The Honorable Elton R. Mathis Waller County Criminal District Attorney 846 Sixth Street, Suite 1 Hempstead, Texas 77445
Re: Consequences resulting from the downsizing of the Waller County Appraisal District (RQ-0601-GA)
Dear Mr. Mathis:
With the 2007 enactment of House Bill 1010, the Eightieth Legislature altered the legal framework for appraising property for ad valorem taxation in taxing units located in more than one county. See Act of May 17, 2007, 80th Leg., R.S., ch. 648, §§ 1-7, 2007 Tex. Gen. Laws 1223, 1223-25 (codified at TEX. TAX CODE ANN. §§ 6.02(a)-(b), 25.17 (Vernon Supp. 2007) and TEX. EDUC. CODE ANN. §§ 41.097(a), .210(b) (Vernon Supp. 2007)). As a result of these changes, you ask "whether the Waller County Appraisal District (WCAD) will be responsible, after January 1, 2008, for litigation filed against the district involving properties outside the boundaries of Waller County, and if not, who will be responsible."1
I. Background
To provide context for your questions, we begin with a review of the framework for appraising property in taxing units located in more than one county ("multi-county taxing units") before and after the changes adopted by the Eightieth Legislature through enactment of House Bill 1010.

(Pixel coordinate tracking data)
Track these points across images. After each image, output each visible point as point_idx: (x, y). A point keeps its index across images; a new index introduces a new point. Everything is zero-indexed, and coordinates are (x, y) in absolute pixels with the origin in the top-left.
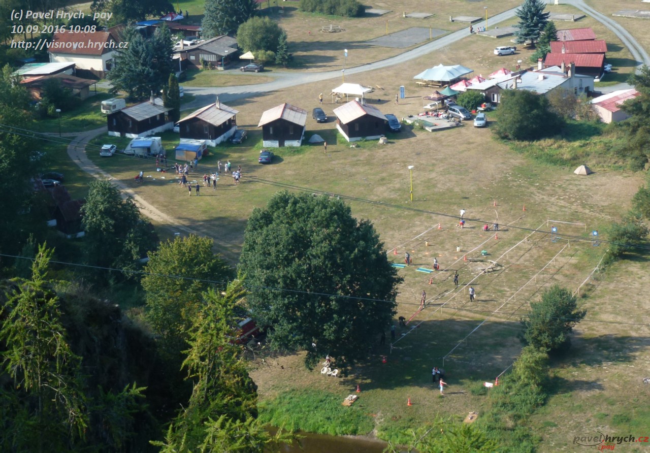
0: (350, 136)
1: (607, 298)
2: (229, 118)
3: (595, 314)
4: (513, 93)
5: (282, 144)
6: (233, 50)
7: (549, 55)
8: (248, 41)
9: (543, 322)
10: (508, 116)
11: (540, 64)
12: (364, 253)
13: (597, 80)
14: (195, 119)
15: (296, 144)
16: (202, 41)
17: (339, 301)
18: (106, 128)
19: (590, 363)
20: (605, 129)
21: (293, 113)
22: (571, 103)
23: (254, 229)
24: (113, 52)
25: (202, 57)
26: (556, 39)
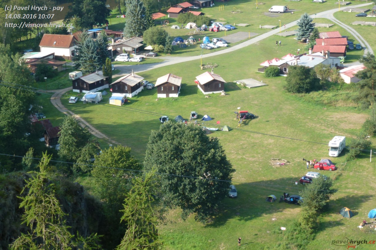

Questions on the material
- 1) Decide whether each statement agrees with the appraisal district letter, answering yes or no and quoting the words from the letter that settle it: (a) House Bill 1010 was enacted in 2007 by the Eightieth Legislature. (b) The question posed concerns litigation after January 1, 2009. (c) The letter is addressed to the Waller County Criminal District Attorney.
- 2) Carry the appraisal district letter forward from its final sentence.

Expected responses
- 1)
(a) Yes: "With the 2007 enactment of House Bill 1010, the Eightieth Legislature altered the legal framework"
(b) No: "will be responsible, after January 1, 2008, for litigation filed against the district"
(c) Yes: "The Honorable Elton R. Mathis Waller County Criminal District Attorney"

- 2)
A. Prior to House Bill 1010
The Tax Code establishes a tax appraisal district in each county and makes the district responsible for appraising all property in the district for ad valorem tax purposes. See TEX. TAX CODE ANN. § 6.01(a)-(b) (Vernon 2001). An appraisal district's boundaries are the same as the boundaries of the county for which the appraisal district is established — sometimes referred to as the appraisal district's "home county." Seeid. § 6.02(a). However, prior to House Bill 1010 (the "Act"),
"[a] taxing unit that ha[d] boundaries extending into two or more counties [could] choose to participate in only one of the appraisal districts." Id. § 6.02(b); see also id. § 1.04(12) (Vernon Supp. 2007) (defining "taxing unit" to include entities such as school districts and cities).
When a multi-county taxing unit chose to participate in a single appraisal district, the boundaries of the appraisal district serving the taxing unit extended outside the district's home county to the extent of the taxing unit's boundaries. See id, § 6.02(b) (Vernon 2001). This area of extension was referred to as "overlapping" territory.2 Seeid. § 6.025 (Overlapping Appraisal Districts; Joint Procedures) (Vernon Supp. 2007).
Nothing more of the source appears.